▸ **GIVEN TEXT**:
Cartoon Network has an animated phenomenon on its hands with Rick and Morty. Created by Dan Harmon (think Community) and Justin Roiland (think Lemongrab), the irreverent adventures of a nihilistic mad scientist and his pubescent, anxiety-ridden grandson are based in a world where everything is knowable. That’s implicit in its theme at least, as it’s integral to Rick’s ennui that leads him to the “mad” part of being a mad scientist. Rick knows everything, and thus can do almost anything, and so nothing is new, interesting, or exciting (imagine playing a simple game where you knew the outcome of every move and you’d be imagining a game you wouldn’t play long without making new rules). The result is a compulsion towards adventures where he can re-experience the world through his grandson’s novelty, a grand tour of an endless knowledge of science and technology.

Matt Brady wants to make use of that.

Rick and Morty

High school science teacher and pop culture savant, Brady was the co-founder and editor-in-chief of Newsarama — the first Eisner Award winning site for Best Comics-related Journalism. In his book The Science of Rick and Morty: The Unofficial Guide to Earth’s Stupidest Show, he uses the Adult Swim hit as a springboard towards a deeper dive into the intellectual and systematic study of everything known and unknown, possible and maybe-possible, earthly and galactic. In other words, y’know, high school science minus the boredom.

And that’s this book’s mandate: covering high school science in a way that’s digestible and interesting, all while hopefully landing as near as possible to the comedy and irreverence that makes Rick and Morty popular. As Brady describes, it’s a Trojan horse of education; Rick and Morty as the horse, your brain unwittingly being invaded, or rather hopefully inspired to learn more about what we know and don’t know about the possibilities of our chaotic world.

Chapters are broken into subjects from cloning to dark matter to multiverse theory by referring back to episode titles of the show and launching into the realities of the subject. Some topics — say, ecology — are basic high school science fair that you would imagine when thinking back to generic topics learned in school, where others — say, why is our home dimension called C-137 in Rick and Morty — scratch a deeper itch by connecting something seemingly trivial to an entire scientific concept most of us have never been aware existed. Those make for the most interesting chapters for a non-scientifically trained reader, ones like “Portal Gun” that connect something distinctly Rick and Morty and converting those charming quirks into more real science.

▸ **RECORDS PROVIDED**:
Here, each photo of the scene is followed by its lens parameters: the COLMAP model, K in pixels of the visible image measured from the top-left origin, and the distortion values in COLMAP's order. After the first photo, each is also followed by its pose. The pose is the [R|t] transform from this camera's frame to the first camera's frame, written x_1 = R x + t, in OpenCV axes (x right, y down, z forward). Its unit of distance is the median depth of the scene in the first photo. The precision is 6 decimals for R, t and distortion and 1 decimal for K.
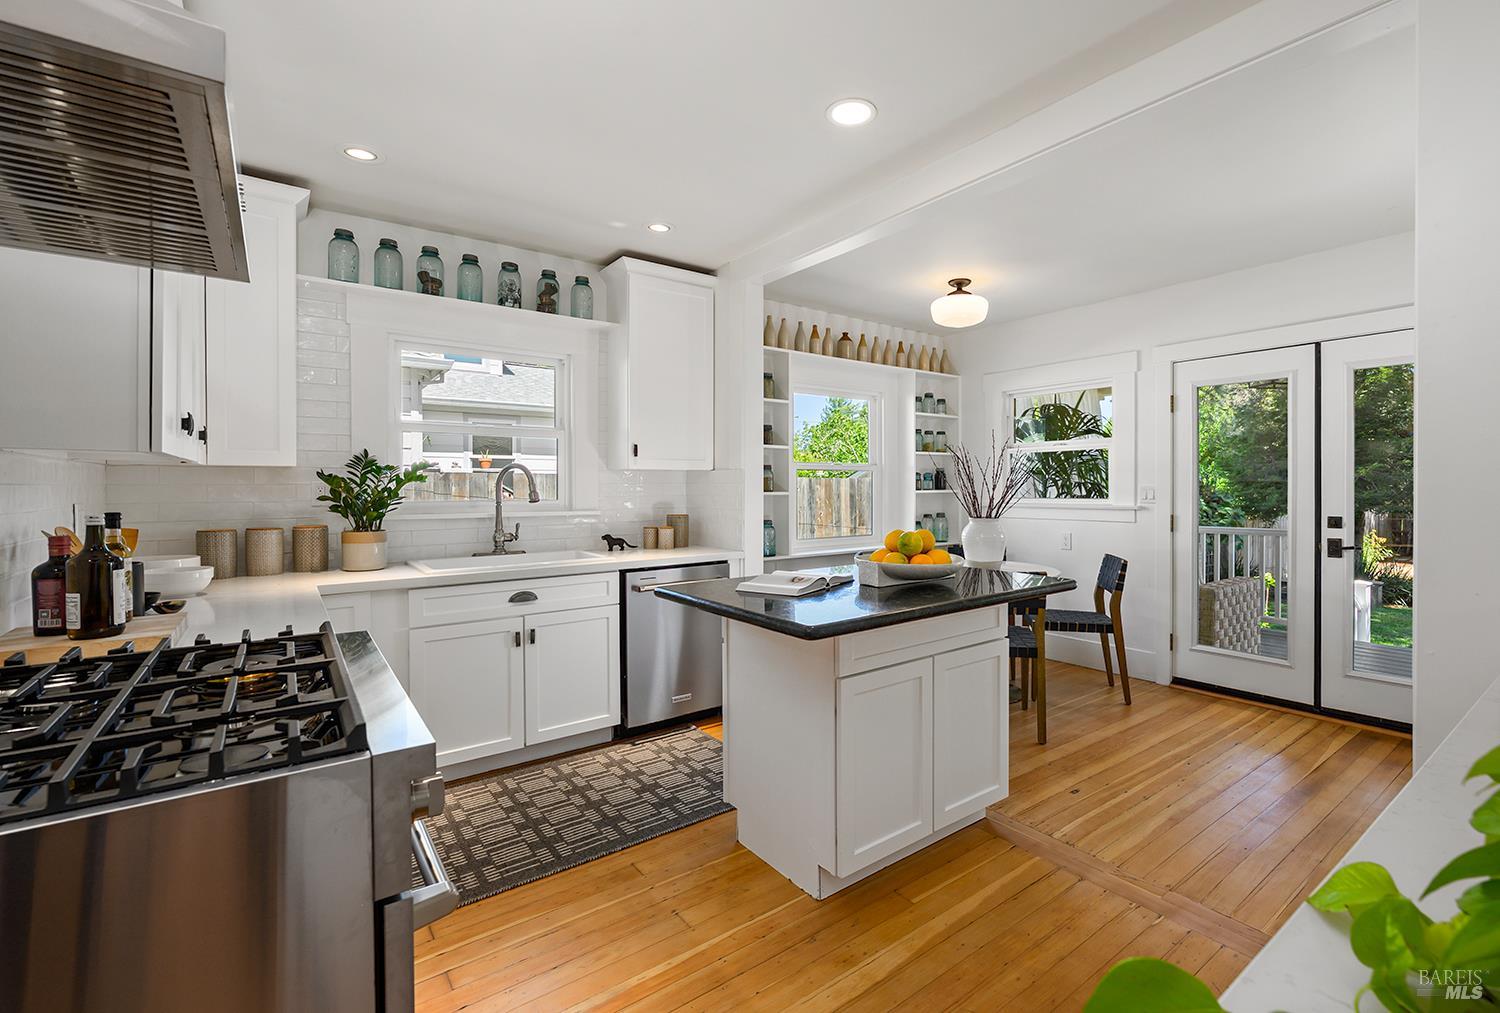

---

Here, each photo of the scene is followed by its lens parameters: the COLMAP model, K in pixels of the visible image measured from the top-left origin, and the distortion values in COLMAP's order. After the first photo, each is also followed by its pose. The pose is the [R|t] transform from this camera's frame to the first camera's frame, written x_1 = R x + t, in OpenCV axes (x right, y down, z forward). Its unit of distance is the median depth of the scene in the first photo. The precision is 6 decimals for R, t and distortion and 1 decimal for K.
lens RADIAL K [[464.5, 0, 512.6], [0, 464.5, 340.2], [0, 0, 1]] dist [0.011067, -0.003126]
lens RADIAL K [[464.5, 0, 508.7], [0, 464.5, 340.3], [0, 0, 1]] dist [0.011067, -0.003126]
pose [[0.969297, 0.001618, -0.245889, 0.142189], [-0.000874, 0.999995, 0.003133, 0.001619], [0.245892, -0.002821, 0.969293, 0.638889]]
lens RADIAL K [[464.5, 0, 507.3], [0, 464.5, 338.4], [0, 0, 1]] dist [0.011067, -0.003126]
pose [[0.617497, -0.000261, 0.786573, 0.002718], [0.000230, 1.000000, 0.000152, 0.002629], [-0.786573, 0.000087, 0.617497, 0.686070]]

▸ **EXERCISE SET**:
A. Write out a passage of the book review word for word, starting at the words "Chapters are broken" and ending after the words "more real science.".
B. Answer these questions using the book review.
(i) Who created Rick and Morty?
(ii) What site did Matt Brady co-found and edit?
(iii) What kind of horse does Brady say the book is?
The material is not needed for any of the tasks.

▸ **ANSWERS GIVEN**:
A.
Chapters are broken into subjects from cloning to dark matter to multiverse theory by referring back to episode titles of the show and launching into the realities of the subject. Some topics — say, ecology — are basic high school science fair that you would imagine when thinking back to generic topics learned in school, where others — say, why is our home dimension called C-137 in Rick and Morty — scratch a deeper itch by connecting something seemingly trivial to an entire scientific concept most of us have never been aware existed. Those make for the most interesting chapters for a non-scientifically trained reader, ones like “Portal Gun” that connect something distinctly Rick and Morty and converting those charming quirks into more real science.

B.
(i) Dan Harmon and Justin Roiland.
(ii) Newsarama.
(iii) A Trojan horse of education.